What an extraordinary charge, that is. Legal representatives might be mobilising as we discuss.
'Rodgers' Aspirations Conflicted with the Club's Model Again
Looking back to better times, they were close, Dermot and Brendan. Rodgers praised Desmond at every turn, expressed gratitude to him whenever possible. Rodgers deferred to him and, really, to nobody else.
This was the figure who drew the criticism when Rodgers' comeback happened, post-Postecoglou.
It was the most divisive hiring, the return of the prodigal son for some supporters or, as some other supporters would have described it, the return of the unapologetic figure, who departed in the difficulty for Leicester.

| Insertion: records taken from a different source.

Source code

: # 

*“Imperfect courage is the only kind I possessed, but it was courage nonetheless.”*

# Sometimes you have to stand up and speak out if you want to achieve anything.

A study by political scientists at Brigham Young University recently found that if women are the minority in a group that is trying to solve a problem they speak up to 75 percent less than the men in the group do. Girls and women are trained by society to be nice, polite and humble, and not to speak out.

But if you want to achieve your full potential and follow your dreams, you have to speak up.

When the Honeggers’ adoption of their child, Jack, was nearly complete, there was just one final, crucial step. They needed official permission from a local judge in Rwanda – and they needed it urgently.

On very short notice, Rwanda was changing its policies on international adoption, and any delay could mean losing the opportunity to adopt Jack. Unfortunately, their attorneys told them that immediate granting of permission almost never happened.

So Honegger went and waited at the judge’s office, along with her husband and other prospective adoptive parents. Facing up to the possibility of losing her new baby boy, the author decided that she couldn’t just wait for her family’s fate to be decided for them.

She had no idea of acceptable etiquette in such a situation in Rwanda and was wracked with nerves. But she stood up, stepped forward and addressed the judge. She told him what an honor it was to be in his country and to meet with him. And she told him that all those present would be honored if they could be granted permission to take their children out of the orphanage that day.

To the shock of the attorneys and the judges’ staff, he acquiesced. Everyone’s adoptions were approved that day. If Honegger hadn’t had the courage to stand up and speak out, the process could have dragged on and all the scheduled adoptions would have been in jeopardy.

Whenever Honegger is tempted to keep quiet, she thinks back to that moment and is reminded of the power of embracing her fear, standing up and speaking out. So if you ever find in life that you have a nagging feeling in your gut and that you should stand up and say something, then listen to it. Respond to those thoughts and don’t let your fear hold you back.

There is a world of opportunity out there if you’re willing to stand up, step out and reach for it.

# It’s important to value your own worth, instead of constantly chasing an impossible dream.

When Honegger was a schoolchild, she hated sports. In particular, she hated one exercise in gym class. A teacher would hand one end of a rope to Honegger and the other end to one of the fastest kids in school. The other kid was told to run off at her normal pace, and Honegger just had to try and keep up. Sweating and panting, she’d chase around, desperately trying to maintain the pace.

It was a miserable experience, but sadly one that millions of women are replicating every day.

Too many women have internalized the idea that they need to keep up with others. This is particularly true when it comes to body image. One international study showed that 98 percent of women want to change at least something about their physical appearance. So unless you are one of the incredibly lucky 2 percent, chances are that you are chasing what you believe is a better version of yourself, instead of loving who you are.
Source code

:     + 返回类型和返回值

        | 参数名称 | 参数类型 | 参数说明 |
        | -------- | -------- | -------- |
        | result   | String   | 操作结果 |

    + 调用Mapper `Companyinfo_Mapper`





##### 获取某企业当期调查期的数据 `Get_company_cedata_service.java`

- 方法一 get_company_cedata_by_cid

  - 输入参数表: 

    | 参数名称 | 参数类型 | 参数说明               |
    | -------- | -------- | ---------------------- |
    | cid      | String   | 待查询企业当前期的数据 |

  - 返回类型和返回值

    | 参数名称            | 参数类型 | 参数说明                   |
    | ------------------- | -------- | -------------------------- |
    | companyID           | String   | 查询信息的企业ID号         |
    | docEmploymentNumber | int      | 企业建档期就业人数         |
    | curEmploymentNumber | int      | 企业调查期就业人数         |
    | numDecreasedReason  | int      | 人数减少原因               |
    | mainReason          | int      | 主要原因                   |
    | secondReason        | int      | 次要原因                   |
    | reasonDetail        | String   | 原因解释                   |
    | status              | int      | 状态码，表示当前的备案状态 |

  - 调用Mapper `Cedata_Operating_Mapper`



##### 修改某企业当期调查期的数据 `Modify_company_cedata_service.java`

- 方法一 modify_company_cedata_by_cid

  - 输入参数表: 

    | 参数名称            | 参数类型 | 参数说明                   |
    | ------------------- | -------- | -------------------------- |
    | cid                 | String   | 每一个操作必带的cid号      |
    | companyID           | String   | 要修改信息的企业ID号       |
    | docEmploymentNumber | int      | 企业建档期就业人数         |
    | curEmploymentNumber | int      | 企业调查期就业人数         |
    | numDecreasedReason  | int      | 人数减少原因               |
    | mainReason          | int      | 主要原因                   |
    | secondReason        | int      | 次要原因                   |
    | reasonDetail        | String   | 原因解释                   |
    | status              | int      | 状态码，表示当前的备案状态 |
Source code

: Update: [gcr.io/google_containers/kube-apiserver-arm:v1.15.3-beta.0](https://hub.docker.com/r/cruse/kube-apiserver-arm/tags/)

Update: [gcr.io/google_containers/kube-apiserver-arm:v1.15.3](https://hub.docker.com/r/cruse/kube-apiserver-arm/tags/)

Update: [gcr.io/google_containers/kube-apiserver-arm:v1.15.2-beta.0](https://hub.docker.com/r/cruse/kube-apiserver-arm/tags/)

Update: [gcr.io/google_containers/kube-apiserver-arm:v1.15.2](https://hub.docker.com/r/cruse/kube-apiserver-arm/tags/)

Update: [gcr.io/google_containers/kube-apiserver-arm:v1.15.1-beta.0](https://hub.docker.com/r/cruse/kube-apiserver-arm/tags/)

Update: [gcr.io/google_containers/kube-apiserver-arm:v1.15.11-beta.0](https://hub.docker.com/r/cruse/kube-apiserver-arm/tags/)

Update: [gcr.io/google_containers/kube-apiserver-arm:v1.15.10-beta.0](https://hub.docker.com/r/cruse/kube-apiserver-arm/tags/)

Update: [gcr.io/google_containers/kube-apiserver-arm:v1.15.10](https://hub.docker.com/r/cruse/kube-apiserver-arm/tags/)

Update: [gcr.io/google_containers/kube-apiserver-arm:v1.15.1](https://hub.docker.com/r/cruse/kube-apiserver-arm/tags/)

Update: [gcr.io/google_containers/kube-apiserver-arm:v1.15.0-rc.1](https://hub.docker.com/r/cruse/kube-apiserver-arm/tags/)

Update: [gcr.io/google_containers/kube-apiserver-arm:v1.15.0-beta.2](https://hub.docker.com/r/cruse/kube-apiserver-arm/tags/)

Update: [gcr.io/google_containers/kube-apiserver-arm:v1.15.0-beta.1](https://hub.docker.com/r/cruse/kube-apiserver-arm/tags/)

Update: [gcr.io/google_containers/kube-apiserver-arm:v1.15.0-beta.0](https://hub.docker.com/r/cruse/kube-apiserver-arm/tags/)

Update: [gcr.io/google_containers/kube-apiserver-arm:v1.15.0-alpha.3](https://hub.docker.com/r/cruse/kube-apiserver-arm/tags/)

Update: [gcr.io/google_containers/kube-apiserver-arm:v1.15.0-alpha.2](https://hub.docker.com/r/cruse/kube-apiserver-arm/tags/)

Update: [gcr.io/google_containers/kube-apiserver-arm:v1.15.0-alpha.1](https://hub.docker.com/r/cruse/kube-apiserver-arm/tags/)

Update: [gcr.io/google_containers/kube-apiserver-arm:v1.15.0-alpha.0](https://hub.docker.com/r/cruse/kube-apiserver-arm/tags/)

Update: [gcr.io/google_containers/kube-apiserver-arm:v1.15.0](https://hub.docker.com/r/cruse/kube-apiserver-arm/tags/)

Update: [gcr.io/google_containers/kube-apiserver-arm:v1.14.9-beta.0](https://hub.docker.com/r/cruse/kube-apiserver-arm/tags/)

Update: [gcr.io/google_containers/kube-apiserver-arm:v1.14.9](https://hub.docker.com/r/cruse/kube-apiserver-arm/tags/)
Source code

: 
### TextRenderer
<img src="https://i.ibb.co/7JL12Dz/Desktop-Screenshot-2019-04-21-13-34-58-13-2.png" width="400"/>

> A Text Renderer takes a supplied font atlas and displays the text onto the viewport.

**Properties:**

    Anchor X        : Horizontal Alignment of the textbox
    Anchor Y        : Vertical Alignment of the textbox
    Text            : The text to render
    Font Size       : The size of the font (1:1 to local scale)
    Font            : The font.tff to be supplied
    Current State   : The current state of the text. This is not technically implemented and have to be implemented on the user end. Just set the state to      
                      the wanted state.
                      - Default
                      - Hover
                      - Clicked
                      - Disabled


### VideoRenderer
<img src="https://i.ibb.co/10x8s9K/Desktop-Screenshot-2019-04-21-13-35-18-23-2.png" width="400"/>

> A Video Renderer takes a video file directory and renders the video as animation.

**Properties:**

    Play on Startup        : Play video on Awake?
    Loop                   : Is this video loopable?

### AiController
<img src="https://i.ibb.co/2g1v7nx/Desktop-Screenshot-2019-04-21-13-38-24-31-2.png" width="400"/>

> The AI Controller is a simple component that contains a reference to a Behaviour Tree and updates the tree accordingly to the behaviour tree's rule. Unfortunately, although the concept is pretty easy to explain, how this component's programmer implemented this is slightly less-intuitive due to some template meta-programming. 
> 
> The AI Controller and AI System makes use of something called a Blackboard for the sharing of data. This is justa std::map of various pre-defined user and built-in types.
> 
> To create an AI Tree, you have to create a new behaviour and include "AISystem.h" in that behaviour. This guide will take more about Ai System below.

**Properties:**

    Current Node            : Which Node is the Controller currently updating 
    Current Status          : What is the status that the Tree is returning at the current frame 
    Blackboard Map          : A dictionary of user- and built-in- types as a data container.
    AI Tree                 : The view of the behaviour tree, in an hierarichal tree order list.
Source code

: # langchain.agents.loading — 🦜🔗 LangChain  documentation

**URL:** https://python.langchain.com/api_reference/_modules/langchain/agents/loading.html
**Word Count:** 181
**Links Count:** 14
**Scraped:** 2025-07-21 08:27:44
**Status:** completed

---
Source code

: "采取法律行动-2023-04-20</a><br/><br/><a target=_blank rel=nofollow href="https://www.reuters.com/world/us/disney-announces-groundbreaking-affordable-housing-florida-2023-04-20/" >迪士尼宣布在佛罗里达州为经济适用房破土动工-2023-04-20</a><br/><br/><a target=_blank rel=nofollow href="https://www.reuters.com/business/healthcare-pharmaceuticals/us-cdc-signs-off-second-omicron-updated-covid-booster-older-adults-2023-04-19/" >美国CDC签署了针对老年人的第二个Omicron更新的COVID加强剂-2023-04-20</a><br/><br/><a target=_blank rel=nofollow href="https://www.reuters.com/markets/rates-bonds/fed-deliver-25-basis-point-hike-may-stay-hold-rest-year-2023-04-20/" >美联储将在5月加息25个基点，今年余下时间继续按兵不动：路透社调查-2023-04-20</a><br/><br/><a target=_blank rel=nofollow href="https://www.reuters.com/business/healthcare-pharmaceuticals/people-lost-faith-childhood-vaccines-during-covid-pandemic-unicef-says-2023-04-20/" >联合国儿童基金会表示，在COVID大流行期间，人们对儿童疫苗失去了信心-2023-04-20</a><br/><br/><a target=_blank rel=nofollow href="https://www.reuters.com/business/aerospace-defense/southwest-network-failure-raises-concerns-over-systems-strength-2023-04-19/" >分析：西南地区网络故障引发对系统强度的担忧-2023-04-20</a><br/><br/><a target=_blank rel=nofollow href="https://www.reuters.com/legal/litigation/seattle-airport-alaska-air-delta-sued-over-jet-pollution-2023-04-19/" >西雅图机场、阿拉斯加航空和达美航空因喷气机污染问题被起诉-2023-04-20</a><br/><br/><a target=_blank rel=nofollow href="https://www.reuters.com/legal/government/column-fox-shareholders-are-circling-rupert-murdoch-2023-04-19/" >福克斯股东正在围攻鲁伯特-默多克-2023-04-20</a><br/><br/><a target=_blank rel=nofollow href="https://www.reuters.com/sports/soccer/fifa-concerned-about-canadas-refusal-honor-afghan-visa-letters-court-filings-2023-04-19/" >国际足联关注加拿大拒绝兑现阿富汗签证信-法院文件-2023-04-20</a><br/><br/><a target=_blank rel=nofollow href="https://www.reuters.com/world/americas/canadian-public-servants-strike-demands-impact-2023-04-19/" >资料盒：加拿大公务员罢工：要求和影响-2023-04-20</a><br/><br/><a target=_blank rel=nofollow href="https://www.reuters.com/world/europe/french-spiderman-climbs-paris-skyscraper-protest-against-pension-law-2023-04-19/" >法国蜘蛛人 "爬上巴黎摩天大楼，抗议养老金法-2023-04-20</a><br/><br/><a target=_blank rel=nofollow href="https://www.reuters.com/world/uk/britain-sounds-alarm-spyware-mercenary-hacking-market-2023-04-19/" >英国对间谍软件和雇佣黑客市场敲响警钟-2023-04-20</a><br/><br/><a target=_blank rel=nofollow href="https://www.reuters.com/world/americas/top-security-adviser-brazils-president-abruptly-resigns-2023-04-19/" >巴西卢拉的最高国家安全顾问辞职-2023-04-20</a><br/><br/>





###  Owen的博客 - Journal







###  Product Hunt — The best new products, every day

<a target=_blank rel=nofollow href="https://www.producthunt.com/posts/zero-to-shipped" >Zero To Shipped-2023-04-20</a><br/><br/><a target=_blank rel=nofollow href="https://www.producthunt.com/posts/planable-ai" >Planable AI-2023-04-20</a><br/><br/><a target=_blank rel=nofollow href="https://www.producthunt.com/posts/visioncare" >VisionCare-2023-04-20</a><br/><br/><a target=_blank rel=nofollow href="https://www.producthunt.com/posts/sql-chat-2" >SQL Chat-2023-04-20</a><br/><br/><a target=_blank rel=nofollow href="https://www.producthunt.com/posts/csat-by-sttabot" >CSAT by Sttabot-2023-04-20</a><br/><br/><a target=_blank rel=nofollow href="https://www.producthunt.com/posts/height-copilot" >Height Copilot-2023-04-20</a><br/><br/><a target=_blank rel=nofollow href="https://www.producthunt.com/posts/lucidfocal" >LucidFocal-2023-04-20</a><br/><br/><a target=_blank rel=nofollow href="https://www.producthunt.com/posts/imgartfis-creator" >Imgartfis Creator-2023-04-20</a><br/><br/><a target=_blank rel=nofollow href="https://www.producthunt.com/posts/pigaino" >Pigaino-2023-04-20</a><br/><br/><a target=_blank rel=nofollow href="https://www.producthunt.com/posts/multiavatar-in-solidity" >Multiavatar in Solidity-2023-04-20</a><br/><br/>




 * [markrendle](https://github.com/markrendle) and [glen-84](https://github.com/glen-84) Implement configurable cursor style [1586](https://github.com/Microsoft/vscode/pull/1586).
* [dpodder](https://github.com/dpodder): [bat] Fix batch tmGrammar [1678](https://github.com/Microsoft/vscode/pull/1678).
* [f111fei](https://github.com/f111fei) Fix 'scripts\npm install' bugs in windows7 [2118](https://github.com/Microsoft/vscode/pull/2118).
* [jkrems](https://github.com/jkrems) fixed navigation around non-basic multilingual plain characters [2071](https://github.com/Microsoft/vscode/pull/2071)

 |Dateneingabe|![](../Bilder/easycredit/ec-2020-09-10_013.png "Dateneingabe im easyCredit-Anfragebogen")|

The shareholder had Rodgers' support. Gradually, the manager turned on the persuasion, achieved the wins and the trophies, and an fragile truce with the fans became a love-in once more.
It was inevitable - always - going to be a point when his goals clashed with Celtic's operational approach, however.
It happened in his first incarnation and it transpired once more, with added intensity, over the last year. Rodgers publicly commented about the slow process Celtic went about their transfer business, the interminable delay for prospects to be landed, then not landed, as was too often the situation as far as he was believed.
Time and again he spoke about the need for what he termed "agility" in the market. Supporters concurred with him.
Despite the club splurged unprecedented sums of funds in a twelve-month period on the £11m Arne Engels, the costly another player and the £6m further acquisition - none of whom have cut it to date, with Idah since having left - the manager pushed for increased resources and, often, he did it in openly.
He set a controversy about a lack of cohesion within the team and then walked away. Upon questioning about his remarks at his next news conference he would usually downplay it and almost contradict what he stated.
Lack of cohesion? Not at all, everybody is aligned, he'd say. It looked like he was engaging in a dangerous game.
Earlier this year there was a story in a publication that purportedly came from a insider close to the organization. It said that Rodgers was damaging Celtic with his public outbursts and that his real motivation was orchestrating his departure plan.
He didn't want to be there and he was arranging his exit, that was the implication of the article.
Supporters were enraged. They then saw him as akin to a sacrificial figure who might be removed on his shield because his board members wouldn't support his plans to bring success.
This disclosure was damaging, naturally, and it was meant to harm Rodgers, which it did. He called for an inquiry and for the responsible individual to be dismissed. If there was a probe then we heard nothing further about it.
By then it was clear Rodgers was shedding the support of the people above him.